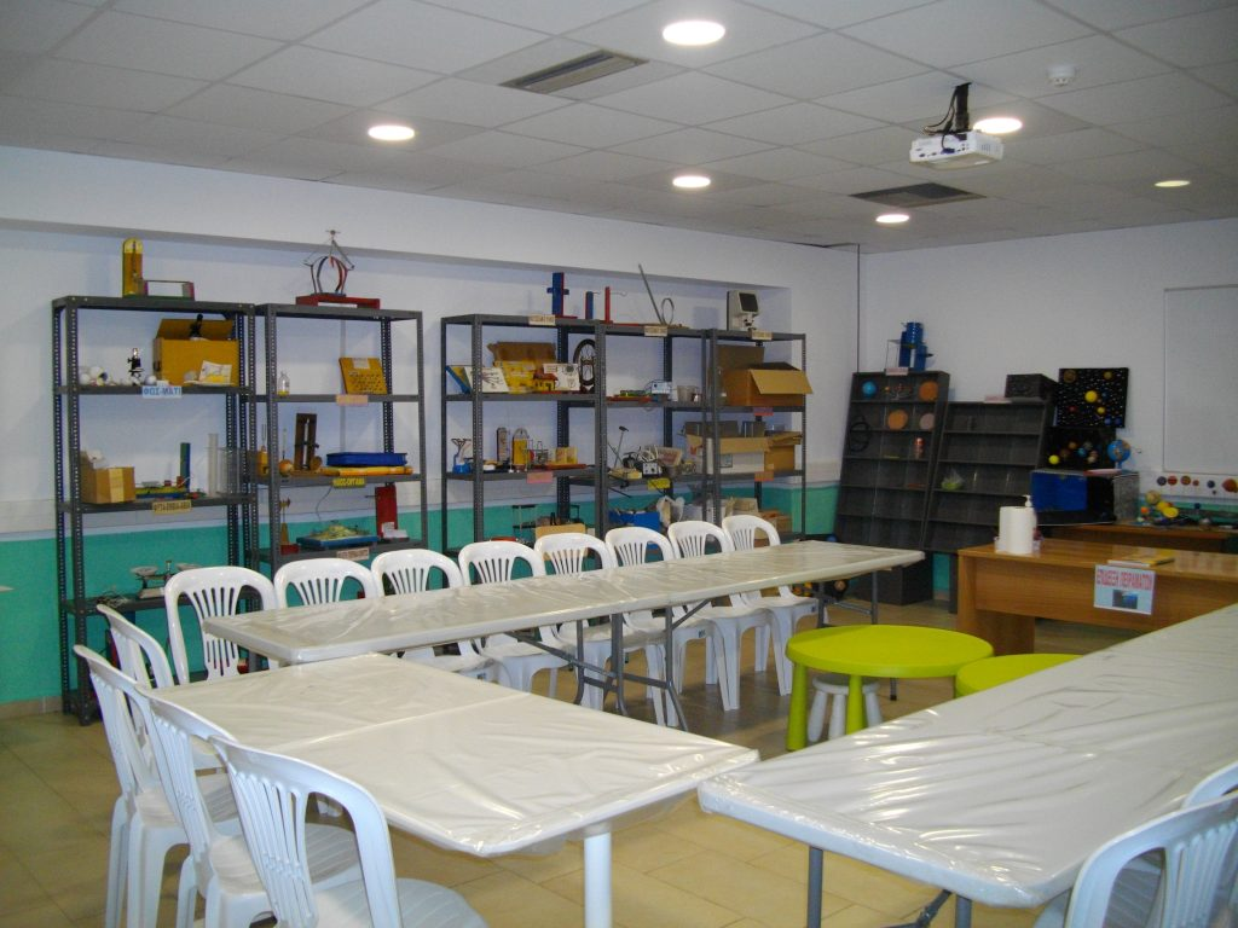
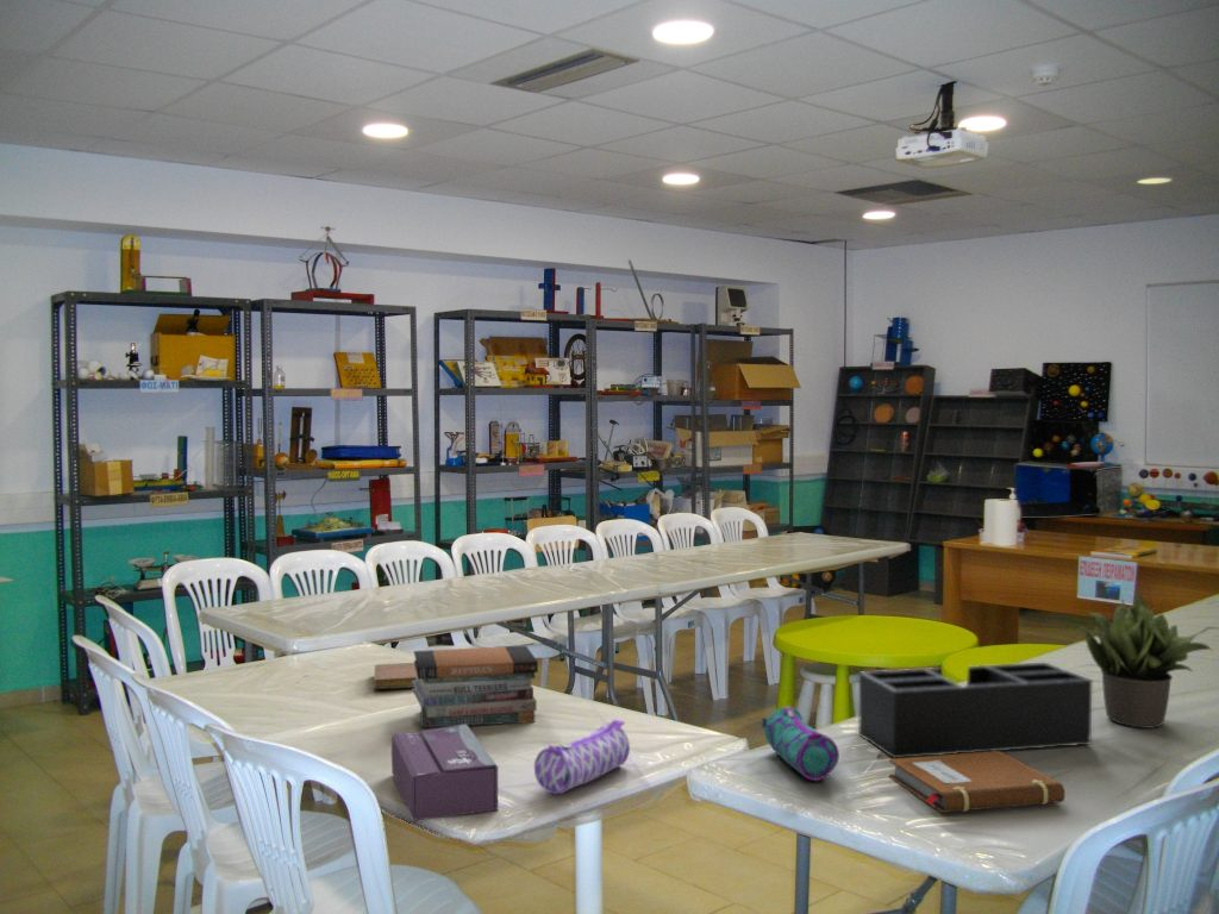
+ tissue box [390,725,499,822]
+ book stack [411,645,539,728]
+ notebook [888,751,1065,814]
+ potted plant [1079,591,1219,730]
+ notebook [373,662,418,690]
+ pencil case [533,719,631,795]
+ pencil case [759,705,840,782]
+ desk organizer [857,662,1093,759]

* [Exercise]: The entries above need to be printed again exactly; please exclude all pictures.

* [Result below]:
+ tissue box [390,725,499,822]
+ book stack [411,645,539,728]
+ notebook [888,751,1065,814]
+ potted plant [1079,591,1219,730]
+ notebook [373,662,418,690]
+ pencil case [533,719,631,795]
+ pencil case [759,705,840,782]
+ desk organizer [857,662,1093,759]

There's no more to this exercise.